For this exercise, output the line containing "24 | Summary" and all lines after it to the end of the records, exactly, with no other content.

Page-level text extractions
|---|

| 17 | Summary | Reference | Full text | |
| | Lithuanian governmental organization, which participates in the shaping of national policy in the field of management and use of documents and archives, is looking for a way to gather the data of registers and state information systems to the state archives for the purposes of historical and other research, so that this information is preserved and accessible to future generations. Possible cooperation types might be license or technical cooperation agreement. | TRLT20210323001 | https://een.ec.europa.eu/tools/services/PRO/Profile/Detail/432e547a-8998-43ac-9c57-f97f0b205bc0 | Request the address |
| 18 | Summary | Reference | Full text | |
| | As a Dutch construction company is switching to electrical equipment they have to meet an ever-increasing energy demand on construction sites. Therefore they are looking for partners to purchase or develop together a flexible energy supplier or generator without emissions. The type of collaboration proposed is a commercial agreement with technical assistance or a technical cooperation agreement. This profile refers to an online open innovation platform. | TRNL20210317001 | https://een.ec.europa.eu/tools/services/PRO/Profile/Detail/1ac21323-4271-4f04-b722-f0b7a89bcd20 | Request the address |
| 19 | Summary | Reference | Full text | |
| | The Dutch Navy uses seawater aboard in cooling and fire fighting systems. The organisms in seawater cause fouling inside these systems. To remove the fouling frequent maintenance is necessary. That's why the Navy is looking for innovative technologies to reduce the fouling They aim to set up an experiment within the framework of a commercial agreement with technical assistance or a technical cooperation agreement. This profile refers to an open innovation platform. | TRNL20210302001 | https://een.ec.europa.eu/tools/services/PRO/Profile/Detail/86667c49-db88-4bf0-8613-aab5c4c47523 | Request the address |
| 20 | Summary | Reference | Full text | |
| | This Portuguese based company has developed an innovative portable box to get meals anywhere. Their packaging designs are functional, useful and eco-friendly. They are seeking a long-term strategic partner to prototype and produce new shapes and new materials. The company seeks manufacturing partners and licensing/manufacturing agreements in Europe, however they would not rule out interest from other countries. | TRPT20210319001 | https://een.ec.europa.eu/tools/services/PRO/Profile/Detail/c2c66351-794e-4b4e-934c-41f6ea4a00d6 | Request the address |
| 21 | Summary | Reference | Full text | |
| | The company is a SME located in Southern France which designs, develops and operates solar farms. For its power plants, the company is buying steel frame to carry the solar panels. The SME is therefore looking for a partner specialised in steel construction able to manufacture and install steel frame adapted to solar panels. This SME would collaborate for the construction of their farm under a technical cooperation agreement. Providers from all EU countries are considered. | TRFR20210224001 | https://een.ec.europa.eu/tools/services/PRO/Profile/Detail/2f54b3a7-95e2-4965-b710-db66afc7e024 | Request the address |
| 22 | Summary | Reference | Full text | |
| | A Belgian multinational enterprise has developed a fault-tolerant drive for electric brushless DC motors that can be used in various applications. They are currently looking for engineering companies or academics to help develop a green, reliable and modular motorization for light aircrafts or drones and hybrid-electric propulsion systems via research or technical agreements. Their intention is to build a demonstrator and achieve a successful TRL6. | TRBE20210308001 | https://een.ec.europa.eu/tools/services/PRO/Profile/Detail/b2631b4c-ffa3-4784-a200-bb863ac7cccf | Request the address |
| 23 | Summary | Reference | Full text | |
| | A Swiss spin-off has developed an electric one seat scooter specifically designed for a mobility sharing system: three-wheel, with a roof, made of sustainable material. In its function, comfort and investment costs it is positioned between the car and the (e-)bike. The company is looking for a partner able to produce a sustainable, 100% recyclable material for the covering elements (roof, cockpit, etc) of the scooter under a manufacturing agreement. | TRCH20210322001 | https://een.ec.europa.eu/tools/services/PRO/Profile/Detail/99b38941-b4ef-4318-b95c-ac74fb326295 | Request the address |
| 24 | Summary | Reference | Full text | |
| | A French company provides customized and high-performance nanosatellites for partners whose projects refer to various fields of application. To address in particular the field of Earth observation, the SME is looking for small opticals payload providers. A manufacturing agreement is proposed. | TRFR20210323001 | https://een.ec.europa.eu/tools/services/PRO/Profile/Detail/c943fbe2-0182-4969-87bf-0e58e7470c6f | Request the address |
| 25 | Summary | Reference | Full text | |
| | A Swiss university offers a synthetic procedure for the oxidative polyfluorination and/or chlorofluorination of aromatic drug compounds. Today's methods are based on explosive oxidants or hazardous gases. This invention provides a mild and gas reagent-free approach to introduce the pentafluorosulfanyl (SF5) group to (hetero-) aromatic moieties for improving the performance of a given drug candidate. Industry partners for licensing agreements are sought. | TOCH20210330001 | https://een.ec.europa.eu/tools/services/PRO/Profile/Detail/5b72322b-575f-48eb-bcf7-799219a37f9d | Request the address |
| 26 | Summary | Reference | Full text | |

|---|

RESPONSE TO THE EXERCISE:
| 24 | Summary | Reference | Full text | |
| | A French company provides customized and high-performance nanosatellites for partners whose projects refer to various fields of application. To address in particular the field of Earth observation, the SME is looking for small opticals payload providers. A manufacturing agreement is proposed. | TRFR20210323001 | https://een.ec.europa.eu/tools/services/PRO/Profile/Detail/c943fbe2-0182-4969-87bf-0e58e7470c6f | Request the address |
| 25 | Summary | Reference | Full text | |
| | A Swiss university offers a synthetic procedure for the oxidative polyfluorination and/or chlorofluorination of aromatic drug compounds. Today's methods are based on explosive oxidants or hazardous gases. This invention provides a mild and gas reagent-free approach to introduce the pentafluorosulfanyl (SF5) group to (hetero-) aromatic moieties for improving the performance of a given drug candidate. Industry partners for licensing agreements are sought. | TOCH20210330001 | https://een.ec.europa.eu/tools/services/PRO/Profile/Detail/5b72322b-575f-48eb-bcf7-799219a37f9d | Request the address |
| 26 | Summary | Reference | Full text | |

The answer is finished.